→ TASK LIST:
**A)** In the WebUI documentation email, why does the approach of the book Javascript, The Good Parts show up throughout the code base?
**B)** Using the WebUI documentation email, say whether each statement agrees with it: (i) The CLI used JSON RPC. (ii) Most of the design discussions happened on the mailing list. (iii) The application relies on server side scripting. Answer yes or no for each, quoting the deciding words.
**C)** Repeat the part of the WebUI documentation email starting with "There was some" and going on through "still fairly accurate.".

→ EXCERPTED PASSAGE:

****

[Freeipa-devel] WebUI documentation

Adam Young ayoung at redhat.com
Thu Jun 11 22:24:36 UTC 2015


On 06/11/2015 01:58 PM, Drew Erny wrote:
> I'm looking for documentation that provides a broader overview of the 
> way the WebUI fits together and works. I have the source, of course, 
> and I've been through Petr Voborni's documentation found at 
> https://pvoborni.fedorapeople.org/doc/. That documentation explains 
> some narrower concepts (like how navigation fits in, or what a facet 
> alone does), but I'm having trouble finding documentation that broader 
> and more general in scope. I'm looking for something that will show me 
> how the machinery of the WebUI works, what the layers of the 
> application look like and do, etc. Does something like this exist?
>
Probably not to the level you are asking.  If Peter didn't write it, it 
does not exist.  Most of the design discussions took place on the 
mailing list back when I was on the projects...fourish years ago now.

There was some significant reworking since I've been gone, so I don't 
want to tell you anything that is out-and-out-wrong, but I think my 
understanding if it is still fairly accurate.

I was a Javascript neophyte when the project started, and there was a 
lot of advice going different directions.  We started off by reading 
Javascript, The Good Parts, and the approach in that book should be 
apparant thoughtout the code base...I'm not saying I would do it that 
way now.  Actually, just imagine me saying that expression on loop 
throughout.  Web Dev today has come a long way in a short while.

The CLI and Web API was already established when we started.  The CLI 
used XML RPC, but someone had gotten JSON RPC to work.  Aside from that, 
the two interfaces would be using the same mechanism to talk to the 
server;  no server side scripting, and not security issues in the client 
that were not on the web and vice-versa.   The application is very 
driven from the LDAP schemas for the objects it is managing.  The 
challenge on the Web UI was to make it consumable by a new user.

****

→ RECORDS:
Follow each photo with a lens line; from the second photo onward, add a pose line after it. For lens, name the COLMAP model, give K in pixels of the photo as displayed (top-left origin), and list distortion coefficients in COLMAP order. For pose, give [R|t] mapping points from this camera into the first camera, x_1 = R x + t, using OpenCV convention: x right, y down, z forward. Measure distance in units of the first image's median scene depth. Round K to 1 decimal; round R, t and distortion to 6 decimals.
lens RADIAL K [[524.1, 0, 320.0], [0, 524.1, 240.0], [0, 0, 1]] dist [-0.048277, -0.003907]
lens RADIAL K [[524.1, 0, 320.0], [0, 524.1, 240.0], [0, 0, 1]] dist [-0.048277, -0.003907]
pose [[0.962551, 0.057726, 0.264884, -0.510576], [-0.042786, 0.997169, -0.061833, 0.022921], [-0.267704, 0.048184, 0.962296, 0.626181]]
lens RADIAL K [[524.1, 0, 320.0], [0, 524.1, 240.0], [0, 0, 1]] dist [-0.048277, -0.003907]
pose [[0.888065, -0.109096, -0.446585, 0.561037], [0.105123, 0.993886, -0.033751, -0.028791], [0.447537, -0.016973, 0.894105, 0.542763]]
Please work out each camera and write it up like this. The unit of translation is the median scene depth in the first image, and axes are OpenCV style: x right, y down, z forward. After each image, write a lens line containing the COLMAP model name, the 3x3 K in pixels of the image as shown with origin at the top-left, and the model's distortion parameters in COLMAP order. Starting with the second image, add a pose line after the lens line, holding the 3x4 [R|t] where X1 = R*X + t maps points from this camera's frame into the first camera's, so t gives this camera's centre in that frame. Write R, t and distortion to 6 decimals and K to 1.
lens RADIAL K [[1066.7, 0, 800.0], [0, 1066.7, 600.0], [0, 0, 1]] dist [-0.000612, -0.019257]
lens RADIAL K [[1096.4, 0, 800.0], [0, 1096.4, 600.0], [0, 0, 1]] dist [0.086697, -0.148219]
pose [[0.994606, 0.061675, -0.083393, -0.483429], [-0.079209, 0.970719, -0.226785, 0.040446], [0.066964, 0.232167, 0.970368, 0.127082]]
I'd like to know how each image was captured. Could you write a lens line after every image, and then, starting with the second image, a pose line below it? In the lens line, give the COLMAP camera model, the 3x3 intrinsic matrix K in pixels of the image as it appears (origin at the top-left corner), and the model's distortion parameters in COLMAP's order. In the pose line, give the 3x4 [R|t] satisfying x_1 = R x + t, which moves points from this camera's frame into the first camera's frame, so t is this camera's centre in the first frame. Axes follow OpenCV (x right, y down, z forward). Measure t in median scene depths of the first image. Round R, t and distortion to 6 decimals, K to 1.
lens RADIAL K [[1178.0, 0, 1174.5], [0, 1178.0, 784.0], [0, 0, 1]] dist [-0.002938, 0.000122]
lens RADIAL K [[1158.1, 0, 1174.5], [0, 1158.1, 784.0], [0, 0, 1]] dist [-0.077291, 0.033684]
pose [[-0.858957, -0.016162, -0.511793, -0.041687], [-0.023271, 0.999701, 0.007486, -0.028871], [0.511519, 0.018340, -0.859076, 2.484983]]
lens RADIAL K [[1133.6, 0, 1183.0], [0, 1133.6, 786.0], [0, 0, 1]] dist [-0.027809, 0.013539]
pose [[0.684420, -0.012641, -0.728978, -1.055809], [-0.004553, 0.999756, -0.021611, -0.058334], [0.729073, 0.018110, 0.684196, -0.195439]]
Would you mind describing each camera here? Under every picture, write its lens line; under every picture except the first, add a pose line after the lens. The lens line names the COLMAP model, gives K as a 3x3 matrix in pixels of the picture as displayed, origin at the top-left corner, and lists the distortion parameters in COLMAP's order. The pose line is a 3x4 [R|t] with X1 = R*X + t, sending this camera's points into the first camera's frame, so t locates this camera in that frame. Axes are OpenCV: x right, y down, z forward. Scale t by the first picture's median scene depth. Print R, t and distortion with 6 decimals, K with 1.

****

→ SOLUTIONS:
**A)** The team started the project by reading Javascript, The Good Parts, at a time when the writer was a Javascript neophyte and was getting a lot of advice that pointed in different directions. The book's approach therefore shaped the code, even though the writer says he would not do it that way now.

**B)**
(i) No: "The CLI used XML RPC, but someone had gotten JSON RPC to work."
(ii) Yes: "Most of the design discussions took place on the mailing list"
(iii) No: "no server side scripting"

**C)**
There was some significant reworking since I've been gone, so I don't 
want to tell you anything that is out-and-out-wrong, but I think my 
understanding if it is still fairly accurate.